In the weeks before our departure, I learned that there was an opening in our schedule. I suggested to our group that we might visit the Cuban Red Cross (or Cruz Roja Cubana). After searching for a Cuban Red Cross contact via the American Red Cross national headquarters in D.C., my travel group wrote and received an email reply that our Global Volunteers group of sixteen Americans and one Cuban tour guide were welcome to visit the Cuban Red Cross headquarters in Havana at the designated date and time.
Our visit came on the third full day in Cuba. So, already we had seen how few goods were available to most people, how many lived in shabby housing, how they lacked resources to repair beautiful, but crumbling buildings since 1959, and how most people had warm smiles and expressed themselves through art and music. We hoped our presence would contribute to better relations between our countries in the future, and we knew our new Cuban friends hoped the same thing – they said so with words and hugs.
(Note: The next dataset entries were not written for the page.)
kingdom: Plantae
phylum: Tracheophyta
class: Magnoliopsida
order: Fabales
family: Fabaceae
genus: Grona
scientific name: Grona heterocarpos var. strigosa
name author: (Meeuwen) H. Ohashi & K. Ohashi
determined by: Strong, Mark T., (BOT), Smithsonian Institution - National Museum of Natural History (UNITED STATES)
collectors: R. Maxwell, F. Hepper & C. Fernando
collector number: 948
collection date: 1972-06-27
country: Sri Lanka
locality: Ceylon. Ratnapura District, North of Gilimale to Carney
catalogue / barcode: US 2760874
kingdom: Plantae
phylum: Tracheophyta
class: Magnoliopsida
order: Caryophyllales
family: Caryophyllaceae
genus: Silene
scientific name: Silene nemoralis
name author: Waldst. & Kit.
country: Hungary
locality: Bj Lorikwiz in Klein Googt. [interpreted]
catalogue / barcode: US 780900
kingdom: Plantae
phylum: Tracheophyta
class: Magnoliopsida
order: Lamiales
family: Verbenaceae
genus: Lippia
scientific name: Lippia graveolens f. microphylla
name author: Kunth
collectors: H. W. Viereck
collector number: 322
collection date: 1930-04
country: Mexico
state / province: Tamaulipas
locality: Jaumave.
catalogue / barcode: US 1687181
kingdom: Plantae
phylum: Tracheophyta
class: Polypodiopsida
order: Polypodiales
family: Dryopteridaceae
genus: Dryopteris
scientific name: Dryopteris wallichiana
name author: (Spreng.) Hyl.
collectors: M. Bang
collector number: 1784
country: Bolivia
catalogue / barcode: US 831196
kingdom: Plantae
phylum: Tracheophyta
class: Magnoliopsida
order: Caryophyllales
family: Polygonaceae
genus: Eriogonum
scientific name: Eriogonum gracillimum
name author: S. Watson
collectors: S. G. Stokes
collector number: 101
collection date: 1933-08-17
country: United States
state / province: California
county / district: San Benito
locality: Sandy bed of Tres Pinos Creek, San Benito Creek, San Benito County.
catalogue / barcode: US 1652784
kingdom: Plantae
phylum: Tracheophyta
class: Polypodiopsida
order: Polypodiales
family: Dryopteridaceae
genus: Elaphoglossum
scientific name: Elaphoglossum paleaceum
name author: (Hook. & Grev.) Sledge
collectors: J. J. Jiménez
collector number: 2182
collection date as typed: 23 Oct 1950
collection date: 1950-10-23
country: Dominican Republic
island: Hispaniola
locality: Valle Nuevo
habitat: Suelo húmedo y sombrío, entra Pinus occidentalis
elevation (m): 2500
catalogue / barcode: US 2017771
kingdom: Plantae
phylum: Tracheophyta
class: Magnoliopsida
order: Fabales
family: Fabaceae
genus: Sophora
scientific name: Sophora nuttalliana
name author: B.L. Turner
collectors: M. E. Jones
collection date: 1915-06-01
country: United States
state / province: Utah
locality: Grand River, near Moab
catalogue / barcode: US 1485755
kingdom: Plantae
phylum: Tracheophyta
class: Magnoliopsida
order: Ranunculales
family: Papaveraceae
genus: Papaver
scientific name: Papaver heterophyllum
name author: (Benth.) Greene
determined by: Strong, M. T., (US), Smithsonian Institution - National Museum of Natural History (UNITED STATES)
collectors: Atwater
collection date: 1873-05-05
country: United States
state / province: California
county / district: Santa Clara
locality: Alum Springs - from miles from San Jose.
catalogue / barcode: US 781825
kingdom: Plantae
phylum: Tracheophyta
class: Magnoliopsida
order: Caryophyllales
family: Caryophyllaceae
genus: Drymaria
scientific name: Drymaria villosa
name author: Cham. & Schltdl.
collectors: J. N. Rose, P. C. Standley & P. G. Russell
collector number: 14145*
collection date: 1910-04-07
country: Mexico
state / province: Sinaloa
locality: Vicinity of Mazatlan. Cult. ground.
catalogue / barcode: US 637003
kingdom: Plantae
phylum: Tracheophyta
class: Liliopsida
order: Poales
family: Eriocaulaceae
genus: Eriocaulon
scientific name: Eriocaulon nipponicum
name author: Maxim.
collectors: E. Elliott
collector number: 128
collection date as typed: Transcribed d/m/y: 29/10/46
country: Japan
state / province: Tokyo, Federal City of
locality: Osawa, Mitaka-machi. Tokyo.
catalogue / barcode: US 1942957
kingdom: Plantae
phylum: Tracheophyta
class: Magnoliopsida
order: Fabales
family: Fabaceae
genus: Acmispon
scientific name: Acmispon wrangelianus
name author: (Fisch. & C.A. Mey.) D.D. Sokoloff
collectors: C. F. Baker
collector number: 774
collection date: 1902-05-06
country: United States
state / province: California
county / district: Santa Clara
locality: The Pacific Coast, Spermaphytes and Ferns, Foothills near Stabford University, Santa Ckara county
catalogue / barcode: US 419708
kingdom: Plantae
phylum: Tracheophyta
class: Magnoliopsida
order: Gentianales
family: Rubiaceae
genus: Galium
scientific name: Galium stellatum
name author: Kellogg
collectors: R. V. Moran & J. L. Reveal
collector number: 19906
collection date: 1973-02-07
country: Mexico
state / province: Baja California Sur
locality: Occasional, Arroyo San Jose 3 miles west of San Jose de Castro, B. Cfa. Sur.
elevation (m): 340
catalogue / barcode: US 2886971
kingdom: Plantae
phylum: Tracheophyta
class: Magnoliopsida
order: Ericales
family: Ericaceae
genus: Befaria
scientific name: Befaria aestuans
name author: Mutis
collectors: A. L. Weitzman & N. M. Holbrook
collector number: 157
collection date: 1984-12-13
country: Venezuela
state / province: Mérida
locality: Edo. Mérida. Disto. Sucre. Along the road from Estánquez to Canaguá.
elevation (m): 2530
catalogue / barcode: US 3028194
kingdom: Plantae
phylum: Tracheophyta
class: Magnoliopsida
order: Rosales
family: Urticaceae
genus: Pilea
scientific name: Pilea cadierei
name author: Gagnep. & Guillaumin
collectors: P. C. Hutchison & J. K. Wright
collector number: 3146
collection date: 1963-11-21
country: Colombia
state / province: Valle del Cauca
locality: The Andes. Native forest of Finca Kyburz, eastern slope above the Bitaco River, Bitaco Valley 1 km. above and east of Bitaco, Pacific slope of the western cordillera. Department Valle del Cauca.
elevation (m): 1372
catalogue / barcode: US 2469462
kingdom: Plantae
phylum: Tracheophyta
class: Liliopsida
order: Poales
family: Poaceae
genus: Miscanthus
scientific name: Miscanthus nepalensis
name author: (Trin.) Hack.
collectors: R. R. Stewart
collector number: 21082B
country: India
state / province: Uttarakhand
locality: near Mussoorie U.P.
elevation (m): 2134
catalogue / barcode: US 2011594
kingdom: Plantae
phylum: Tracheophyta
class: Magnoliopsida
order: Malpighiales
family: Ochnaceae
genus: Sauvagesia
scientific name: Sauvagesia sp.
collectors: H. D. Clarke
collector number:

En route to our meet-up, I gave an introductory presentation about the Red Cross to our group comprised of people from Washington, Massachusetts, Florida, Arizona, and states in-between. My crash course included the story of Henry Dunant and how he founded the International Red Cross and Red Crescent Movement, the Geneva Conventions, the International Red Cross and Red Crescent Federation (IFRC) and its 189 national societies around the world, and what our local chapters do to support the American Red Cross mission to prevent and alleviate human suffering in the face of emergencies.
Upon our arrival, Dr. Luis Foyo Ceballos, Director of the Cuban Red Cross, welcomed us. He gave a great presentation in Spanish, which our tour guide interpreted into English. At times, I was able to connect some of his presentation to mine for the group, especially regarding the 7 Red Cross Fundamental Principles and our work responding to natural disasters. I shared brochures and pins with our local Red Cross hosts. Then, we took a couple pictures together and parted with hearty handshakes.
To me, our visit was Red Cross neutrality and independence in action. Our two countries are about as far apart politically as two countries can be, and yet we talked in this place about our common pursuit of serving humanity with volunteers when disasters strike. Even though commerce is not possible, the American Red Cross was able to support the Red Cross disaster response to Hurricane Sandy in Cuba.
Before our visit, my group had seen stark differences between our countries. Now, we had experienced one humanitarian movement in two nations transcending political boundaries.